Railsea - China Mieville


 In a post-apocalyptic world life revolves around the Railsea, a nexus of railway lines populated by mole-trains, navy trains, pirate trains and salvage trains.   Sham ap Soorap is an apprentice doctor's assistant aboard the mole-train Medes.   Giant feral animals burrow the wasteland between the rail lines of the Railsea and Captain Naphi of the Medes is obsessed with a giant mole, a Great Southern Moldywarpe known as Mocker-Jack, which she claims bit off her arm.   Mocker-Jack is Naphi's obsession; all captains have them, just as salvagers have their specialisms, the junk they know best.   Whenever a train docks, the cities buy their produce and sell them rumour.

Sham is not content with his life aboard the Medes.   He rather fancies himself as a salvager, but a chance find sends him to the Shroake siblings in Manihiki, and they, eventually, lead him on a quest for the legendary end of the line.

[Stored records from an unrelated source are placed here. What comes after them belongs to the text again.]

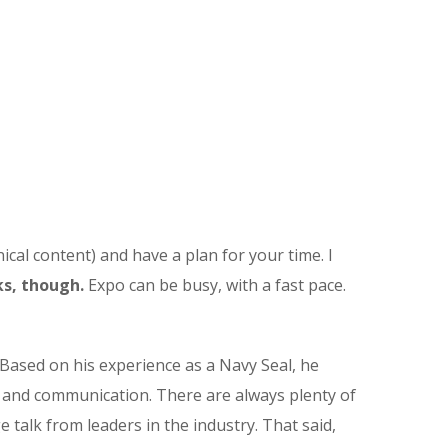
ical content) and have a plan for your time. I
s, though.
Expo can be busy, with a fast pace.
Based on his experience as a Navy Seal, he
t and communication. There are always plenty of
e talk from leaders in the industry. That said,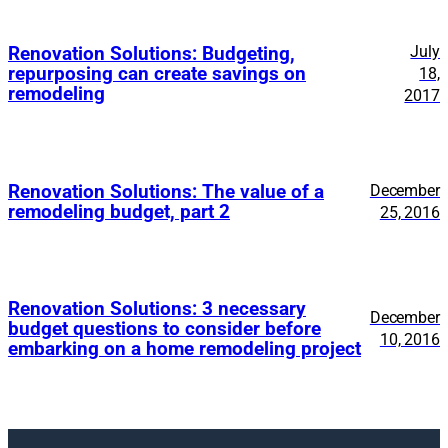
July
Renovation Solutions: Budgeting,
repurposing can create savings on
18,
remodeling
2017
Renovation Solutions: The value of a
December
remodeling budget, part 2
25, 2016
Renovation Solutions: 3 necessary
December
budget questions to consider before
10, 2016
embarking on a home remodeling project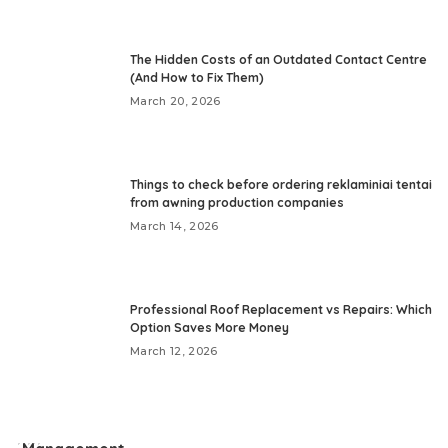
The Hidden Costs of an Outdated Contact Centre
(And How to Fix Them)
March 20, 2026
Things to check before ordering reklaminiai tentai
from awning production companies
March 14, 2026
Professional Roof Replacement vs Repairs: Which
Option Saves More Money
March 12, 2026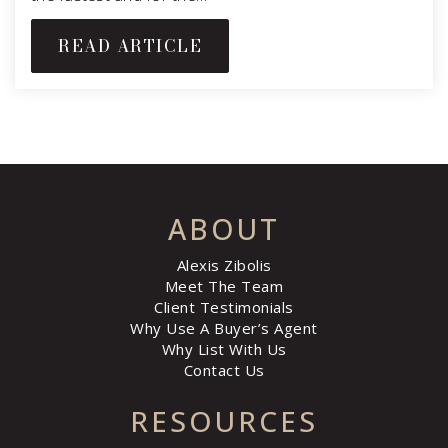
READ ARTICLE
ABOUT
Alexis Zibolis
Meet The Team
Client Testimonials
Why Use A Buyer’s Agent
Why List With Us
Contact Us
RESOURCES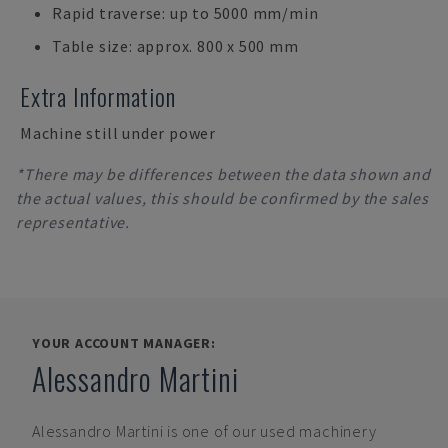
Rapid traverse: up to 5000 mm/min
Table size: approx. 800 x 500 mm
Extra Information
Machine still under power
*There may be differences between the data shown and
the actual values, this should be confirmed by the sales
representative.
YOUR ACCOUNT MANAGER:
Alessandro Martini
Alessandro Martini
is one of our used machinery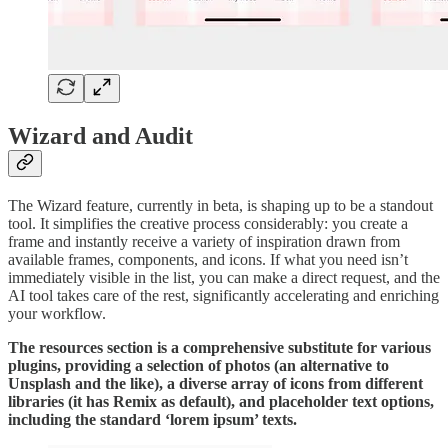
Wizard and Audit
The Wizard feature, currently in beta, is shaping up to be a standout
tool. It simplifies the creative process considerably: you create a
frame and instantly receive a variety of inspiration drawn from
available frames, components, and icons. If what you need isn’t
immediately visible in the list, you can make a direct request, and the
AI tool takes care of the rest, significantly accelerating and enriching
your workflow.
The resources section is a comprehensive substitute for various
plugins, providing a selection of photos (an alternative to
Unsplash and the like), a diverse array of icons from different
libraries (it has Remix as default), and placeholder text options,
including the standard ‘lorem ipsum’ texts.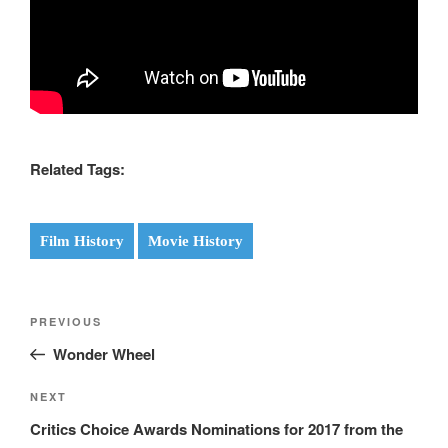
Related Tags:
Film History
Movie History
Post
Previous
PREVIOUS
navigation
Post
Wonder Wheel
Next
NEXT
Post
Critics Choice Awards Nominations for 2017 from the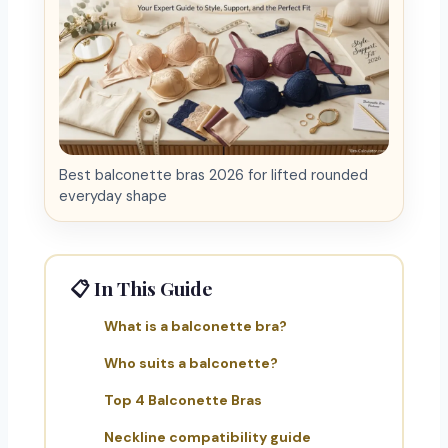
Best balconette bras 2026 for lifted rounded
everyday shape
📋 In This Guide
What is a balconette bra?
Who suits a balconette?
Top 4 Balconette Bras
Neckline compatibility guide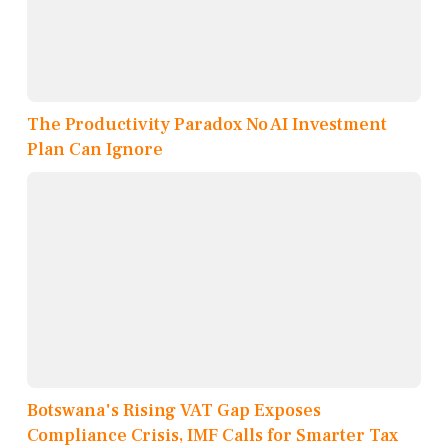
The Productivity Paradox No AI Investment
Plan Can Ignore
Botswana's Rising VAT Gap Exposes
Compliance Crisis, IMF Calls for Smarter Tax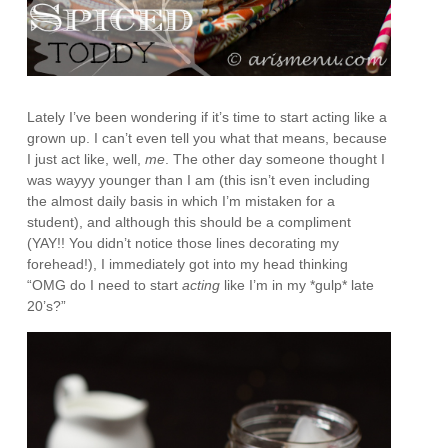
Lately I’ve been wondering if it’s time to start acting like a
grown up. I can’t even tell you what that means, because
I just act like, well,
me
. The other day someone thought I
was wayyy younger than I am (this isn’t even including
the almost daily basis in which I’m mistaken for a
student), and although this should be a compliment
(YAY!! You didn’t notice those lines decorating my
forehead!), I immediately got into my head thinking
“OMG do I need to start
acting
like I’m in my *gulp* late
20’s?”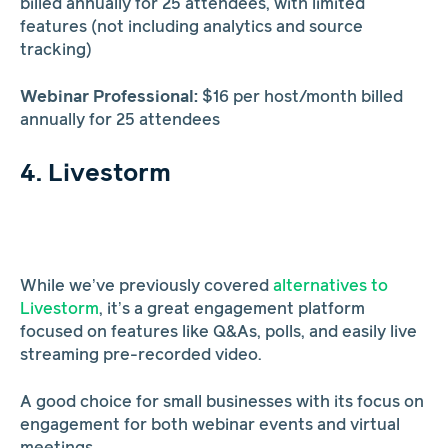
billed annually for 25 attendees, with limited
features (not including analytics and source
tracking)
Webinar Professional:
$16 per host/month billed
annually for 25 attendees
4. Livestorm
While we’ve previously covered
alternatives to
Livestorm
, it’s a great engagement platform
focused on features like Q&As, polls, and easily live
streaming pre-recorded video.
A good choice for small businesses with its focus on
engagement for both webinar events and virtual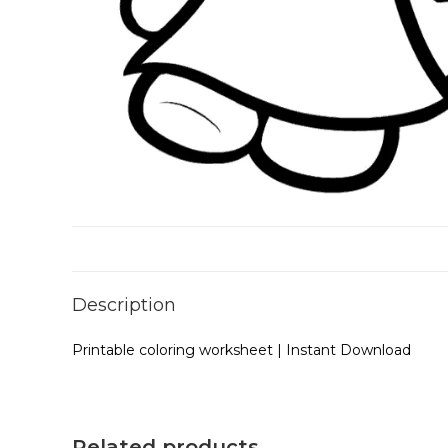
Description
Printable coloring worksheet | Instant Download
Related products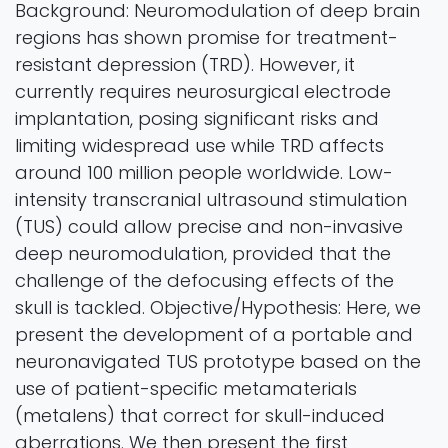
Background: Neuromodulation of deep brain
regions has shown promise for treatment-
resistant depression (TRD). However, it
currently requires neurosurgical electrode
implantation, posing significant risks and
limiting widespread use while TRD affects
around 100 million people worldwide. Low-
intensity transcranial ultrasound stimulation
(TUS) could allow precise and non-invasive
deep neuromodulation, provided that the
challenge of the defocusing effects of the
skull is tackled. Objective/Hypothesis: Here, we
present the development of a portable and
neuronavigated TUS prototype based on the
use of patient-specific metamaterials
(metalens) that correct for skull-induced
aberrations. We then present the first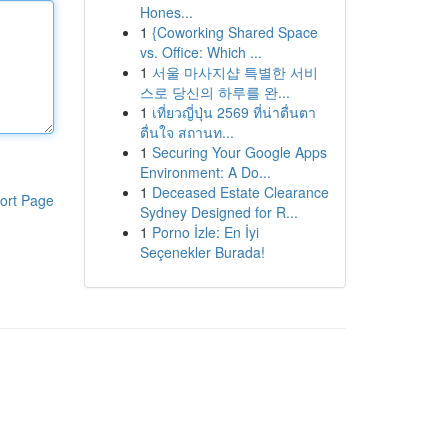
Hones...
1
{Coworking Shared Space
vs. Office: Which ...
1
서울 마사지샵 특별한 서비
스로 당신의 하루를 완...
1
เที่ยวญี่ปุ่น 2569 ที่น่าตื่นตา
ตื่นใจ สถานท...
1
Securing Your Google Apps
Environment: A Do...
1
Deceased Estate Clearance
ort Page
Sydney Designed for R...
1
Porno İzle: En İyi
Seçenekler Burada!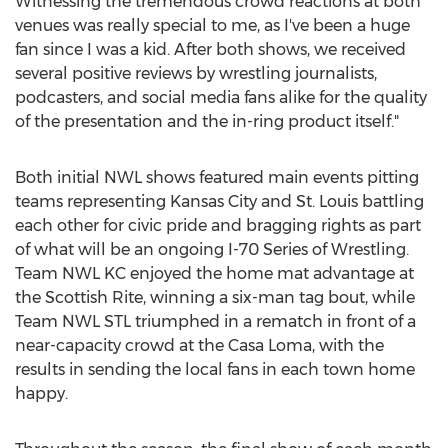
Witnessing the tremendous crowd reactions at both
venues was really special to me, as I've been a huge
fan since I was a kid. After both shows, we received
several positive reviews by wrestling journalists,
podcasters, and social media fans alike for the quality
of the presentation and the in-ring product itself."
Both initial NWL shows featured main events pitting
teams representing Kansas City and St. Louis battling
each other for civic pride and bragging rights as part
of what will be an ongoing I-70 Series of Wrestling.
Team NWL KC enjoyed the home mat advantage at
the Scottish Rite, winning a six-man tag bout, while
Team NWL STL triumphed in a rematch in front of a
near-capacity crowd at the Casa Loma, with the
results in sending the local fans in each town home
happy.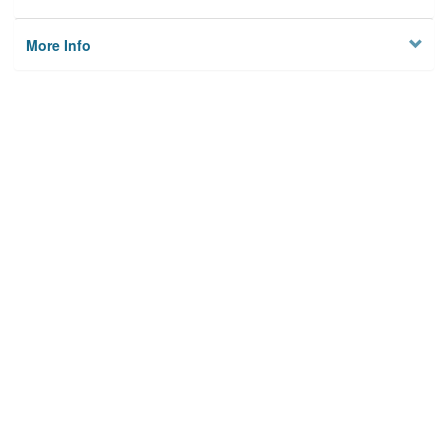
More Info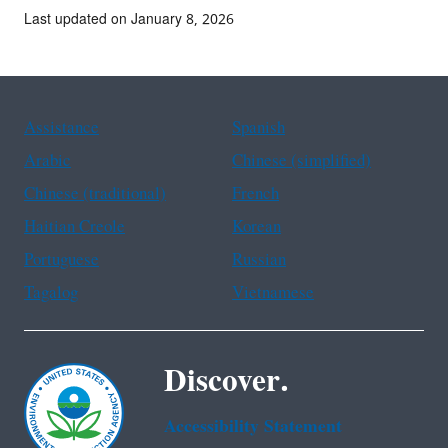
Last updated on January 8, 2026
Assistance
Spanish
Arabic
Chinese (simplified)
Chinese (traditional)
French
Haitian Creole
Korean
Portuguese
Russian
Tagalog
Vietnamese
Discover.
Accessibility Statement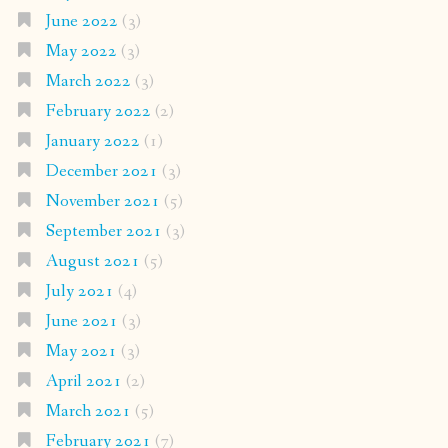
June 2022
(3)
May 2022
(3)
March 2022
(3)
February 2022
(2)
January 2022
(1)
December 2021
(3)
November 2021
(5)
September 2021
(3)
August 2021
(5)
July 2021
(4)
June 2021
(3)
May 2021
(3)
April 2021
(2)
March 2021
(5)
February 2021
(7)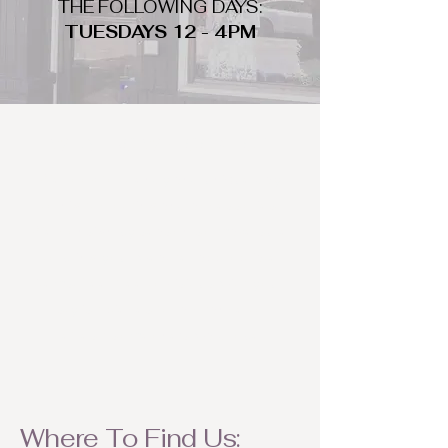
THE FOLLOWING DAYS:
TUESDAYS 12 - 4PM
WHAT DO WE LOOK FOR
We look for trendy and unique day
to night clothing and accessories.
We consign by season so make sure
to bring your weather appropriate
items! Feel free to visit us with your
stylish pieces for a chance to
refresh someone's wardrobe.
Where To Find Us: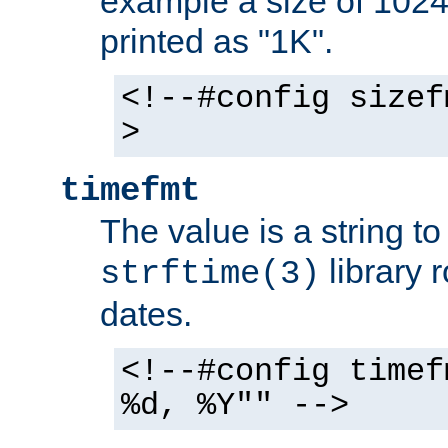
example a size of 1024 
printed as "1K".
<!--#config sizef
>
timefmt
The value is a string t
library 
strftime(3)
dates.
<!--#config timef
%d, %Y"" -->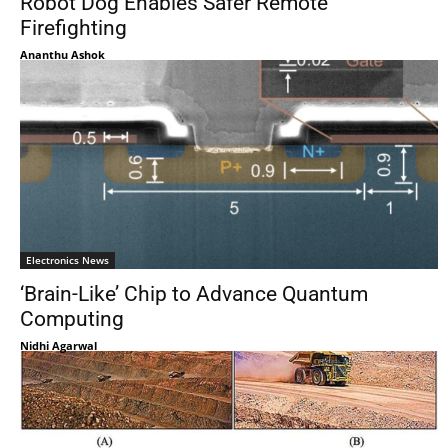
Robot Dog Enables Safer Remote
Firefighting
Ananthu Ashok
Electronics News
‘Brain-Like’ Chip to Advance Quantum
Computing
Nidhi Agarwal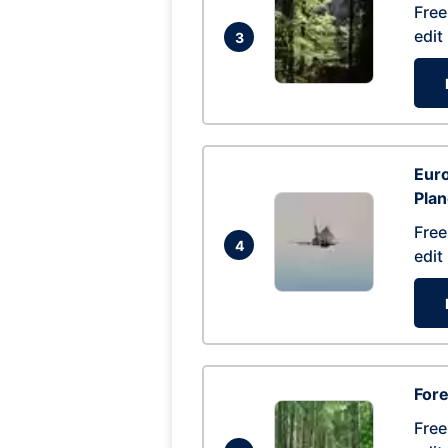
Free
edit
3
Euro
Pla
Free
4
edit
Fore
Free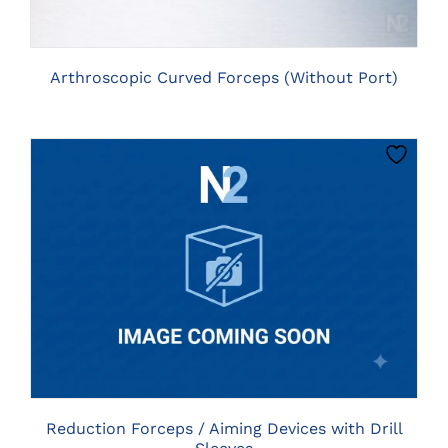
Arthroscopic Curved Forceps (Without Port)
THIS
CLICK HERE TO SELECT OPTIONS
PRODUCT
HAS
MULTIPLE
VARIANTS.
THE
OPTIONS
MAY
BE
Reduction Forceps / Aiming Devices with Drill
CHOSEN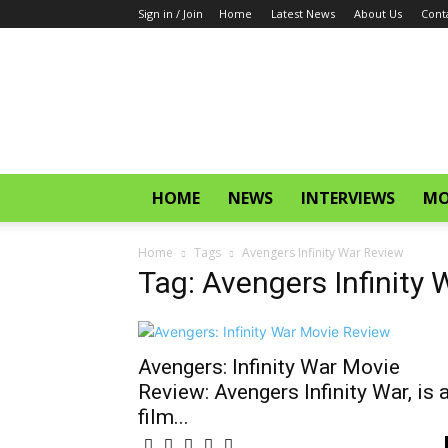
Sign in / Join
Home
Latest News
About Us
Cont
CinemaGlitz.com
HOME
NEWS
INTERVIEWS
MO
Home
Tags
Avengers Infinity War Review
Tag: Avengers Infinity
Avengers: Infinity War Movie
Review: Avengers Infinity War, is 
film...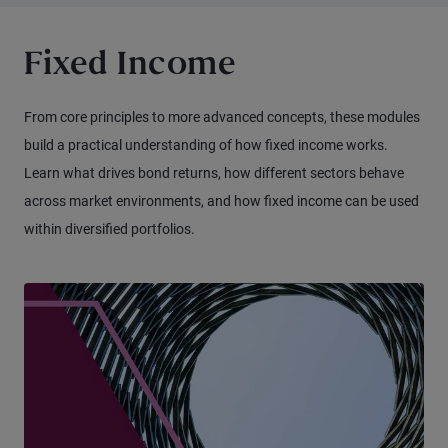
Fixed Income
From core principles to more advanced concepts, these modules
build a practical understanding of how fixed income works.
Learn what drives bond returns, how different sectors behave
across market environments, and how fixed income can be used
within diversified portfolios.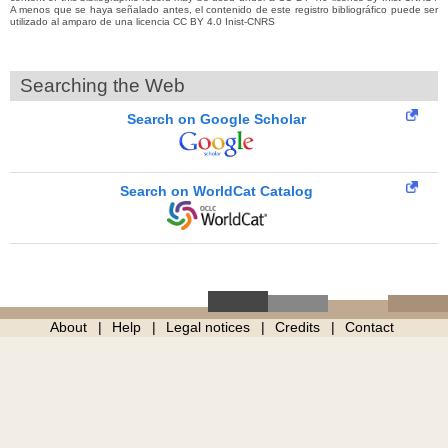
A menos que se haya señalado antes, el contenido de este registro bibliográfico puede ser
utilizado al amparo de una licencia CC BY 4.0 Inist-CNRS
Searching the Web
Search on Google Scholar
Search on WorldCat Catalog
About
Help
Legal notices
Credits
Contact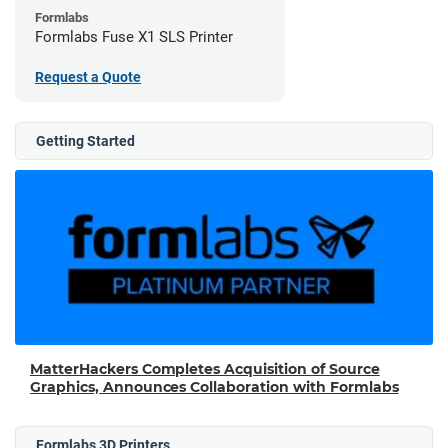
Formlabs
Formlabs Fuse X1 SLS Printer
Request a Quote
Getting Started
MatterHackers Completes Acquisition of Source
Graphics, Announces Collaboration with Formlabs
Formlabs 3D Printers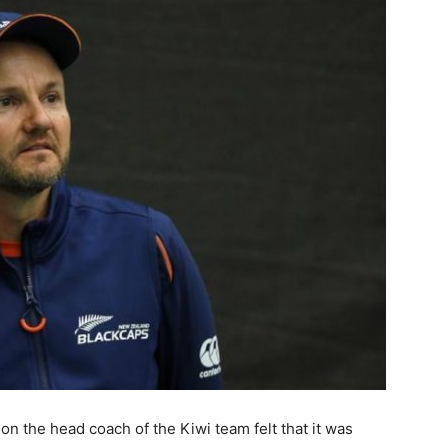
on the head coach of the Kiwi team felt that it was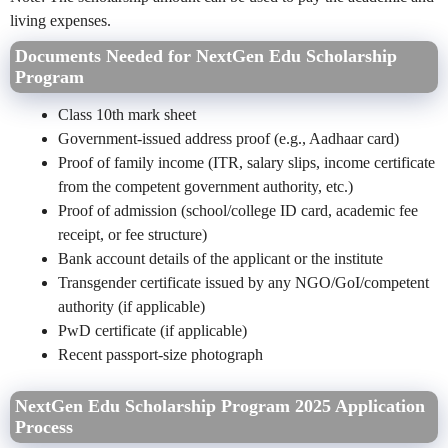
living expenses.
Documents Needed for NextGen Edu Scholarship
Program
Class 10th mark sheet
Government-issued address proof (e.g., Aadhaar card)
Proof of family income (ITR, salary slips, income certificate
from the competent government authority, etc.)
Proof of admission (school/college ID card, academic fee
receipt, or fee structure)
Bank account details of the applicant or the institute
Transgender certificate issued by any NGO/GoI/competent
authority (if applicable)
PwD certificate (if applicable)
Recent passport-size photograph
NextGen Edu Scholarship Program 2025 Application
Process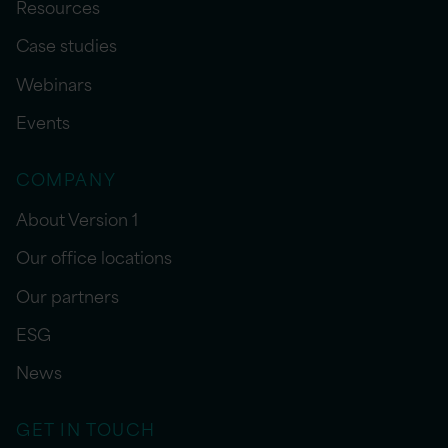
Resources
Case studies
Webinars
Events
COMPANY
About Version 1
Our office locations
Our partners
ESG
News
GET IN TOUCH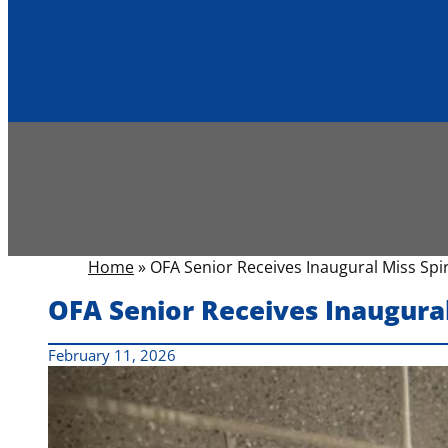
Home
»
OFA Senior Receives Inaugural Miss Spi
OFA Senior Receives Inaugural
February 11, 2026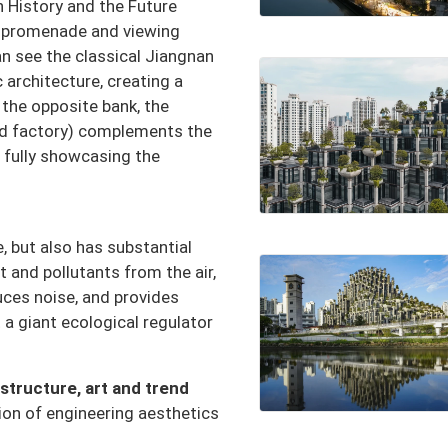
 History and the Future
t promenade and viewing
n see the classical Jiangnan
 architecture, creating a
the opposite bank, the
ld factory) complements the
 fully showcasing the
e, but also has substantial
t and pollutants from the air,
uces noise, and provides
 a giant ecological regulator
structure, art and trend
sion of engineering aesthetics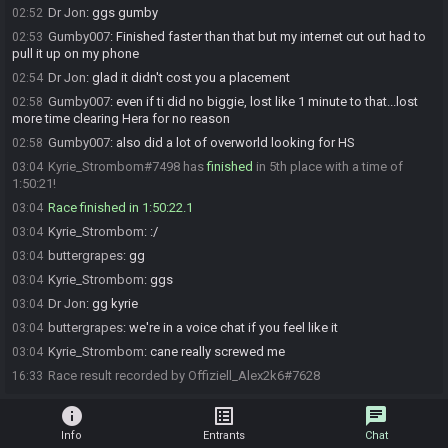
Dr Jon
:
ggs gumby
02:52
Gumby007
:
Finished faster than that but my internet cut out had to
02:53
pull it up on my phone
Dr Jon
:
glad it didn't cost you a placement
02:54
Gumby007
:
even if ti did no biggie, lost like 1 minute to that...lost
02:58
more time clearing Hera for no reason
Gumby007
:
also did a lot of overworld looking for HS
02:58
Kyrie_Strombom#7498 has
finished
in 5th place with a time of
03:04
1:50:21!
Race finished in 1:50:22.1
03:04
Kyrie_Strombom
:
:/
03:04
buttergrapes
:
gg
03:04
Kyrie_Strombom
:
ggs
03:04
Dr Jon
:
gg kyrie
03:04
buttergrapes
:
we're in a voice chat if you feel like it
03:04
Kyrie_Strombom
:
cane really screwed me
03:04
Race result recorded by Offiziell_Alex2k6#7628
16:33
info
list_alt
chat
Info
Entrants
Chat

I love Mieville's writing style, a sort of techno-baroque.   He endows his characters with endless cheerful eccentricities.   Even the pirates here have their good sides.   He handles action like a master.   Railsea is a quest novel and a good one.   The world imagined here is convincing and the book rather peters out when the object is attained.   The object, of course, has to be obtained otherwise the whole narrative is pointless, and the good thing is that Mieville has the taste and discrimination to leave it there, without tying up every loose end as lesser authors might.